‘How often should you blog?’ can be simply answered: as often as you can with the resources you have available whilst maintaining the quality of the content. For some companies, this will be once a fortnight, for others it will be multiple times a day.
I may not be sitting here typing this post if I had a pound for every time I’d been asked this question. It’s a little bit like keeping up with the Joneses… it’s a very visible part of marketing output which makes it easy for a business to benchmark itself against its competitors. Analysing how your rivals blog isn’t a bad place to start but it’s important not to just get hung up on the numbers.
It’s not all about search engines
It’s worth stepping back for just a moment to remember why you’re bothering to blog in the first place…
The majority of your blog traffic is realistically likely to be occasional visitors.
Check Google Analytics and see how much of your blog traffic is new traffic and whether the bounce rate is higher than the rest of your site. It’s okay if it is – it simply means people came, saw and left having found what they needed, having had a good experience on your site and made a connection with your business. If you’re able to steer this group into viewing more content, via well-executed calls to action, you’re on to a winner but most will leave and that’s just fine.
There are two specific types of visitors who may spend more time on your blog than others.

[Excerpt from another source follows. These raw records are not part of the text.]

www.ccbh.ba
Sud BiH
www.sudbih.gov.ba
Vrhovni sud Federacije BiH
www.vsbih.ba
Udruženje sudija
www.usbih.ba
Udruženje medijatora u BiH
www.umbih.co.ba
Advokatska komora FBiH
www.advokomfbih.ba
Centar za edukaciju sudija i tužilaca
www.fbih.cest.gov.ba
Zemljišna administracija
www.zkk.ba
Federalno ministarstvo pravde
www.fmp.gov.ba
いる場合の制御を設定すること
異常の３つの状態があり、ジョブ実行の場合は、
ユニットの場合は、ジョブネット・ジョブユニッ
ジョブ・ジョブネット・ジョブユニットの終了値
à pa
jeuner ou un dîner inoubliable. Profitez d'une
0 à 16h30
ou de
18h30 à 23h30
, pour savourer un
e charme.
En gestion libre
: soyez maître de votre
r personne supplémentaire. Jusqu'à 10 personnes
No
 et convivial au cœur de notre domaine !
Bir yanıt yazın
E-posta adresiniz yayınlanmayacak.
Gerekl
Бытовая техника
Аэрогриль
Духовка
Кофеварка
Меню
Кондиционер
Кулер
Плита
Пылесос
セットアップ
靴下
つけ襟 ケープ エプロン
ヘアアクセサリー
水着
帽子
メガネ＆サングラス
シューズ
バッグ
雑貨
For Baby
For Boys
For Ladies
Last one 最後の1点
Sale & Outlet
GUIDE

The first is those who are very near to purchasing and are doing their due diligence on the business. The second is those who have signed up to receive newsletters and emails. Because they have opted in, they often have more of an inclination to click through multiple embedded links to read blog posts.
Obviously, you’ll also be hoping to attract new customers and so the blog content should reflect all the different stages of the purchasing funnel.
Sharing new blog content is also a way of enticing people from social media back to your website to tell them more and guide them to interact more deeply with your business.
And finally, another reason for blogging is because Google likes to see that a site (and therefore the business) is alive and kicking.
So if you approach blogging as fulfilling a wide variety of marketing needs, the emphasis on creating content simply for search engine purposes, and particularly as a ranking factor, matters less anyway.
Does a blog matter more than other content?
Blogs came into existence because they were and still are an easy way to update a website but Google itself isn’t insistent that a business has a blog. From a search engine point of view, if a site is updated and refreshed regularly, it really doesn’t matter what the newsy/content area is called.
It’s worth noting however that from a user’s point of view, the term ‘blog’ is now widely understood and often preferable to other descriptors.
Google’s view on blog post volume
This week, Google’s Senior Webmaster Trends Analyst John Mueller commented on Twitter that Google does not count the number of blog posts on a blog as a ranking factor and added:
There are always articles doing the rounds that infer that you should work to reach a critical mass of blog posts, at which point, Google suddenly flicks a switch and hey presto, sends traffic your way.
The reality is if your posts are based on keyword research and are really relevant to your audience, you’ve simply got more content to rank for a broader range of searches. It’s not the volume of content but the depth that makes the difference.
It really is only the business’s biggest advocates, the marketing department, and your mum, who will read every single blog post you create and even they aren’t actually counting. It’s probably only you and possibly your competitors who actually have a tally chart; Google certainly doesn’t.
So don’t worry if you don’t share a blog post at set times every day of the week, as no-one will notice. If it’s just once this week but it’s a real corker, it will do so much more good.
What does good look like?
Great blog posts aren’t just about the written word, although keyword research should usually be the starting point. Making sure they are really polished can make the difference between someone sharing it on social media and perhaps, more excitingly, linking back to it in their own content. Beautiful images, third party quotes, a strong point of view, embedding a helpful infographic, will all help set your post apart from the rest. Make sure you’ve got the basics right too.
Hiring a green-behind-the ears graduate to churn out content doesn’t often work as even a first-class degree in English can’t compensate for the years of industry knowledge and expertise that is required to create great blog content in some sectors.
So, how often should you blog?
Setting a steady, realistic and achievable pace of blogging that keeps the quality high will always be preferable to frequent, thin, or poorly-researched posts. With Google disclosing it isn’t counting, that should be a weight off the shoulders of content creators, freeing them to up the quality without worrying about notching up posts.
Apologies if you’ve read this far in the hope of finding a magic number – there simply isn’t one.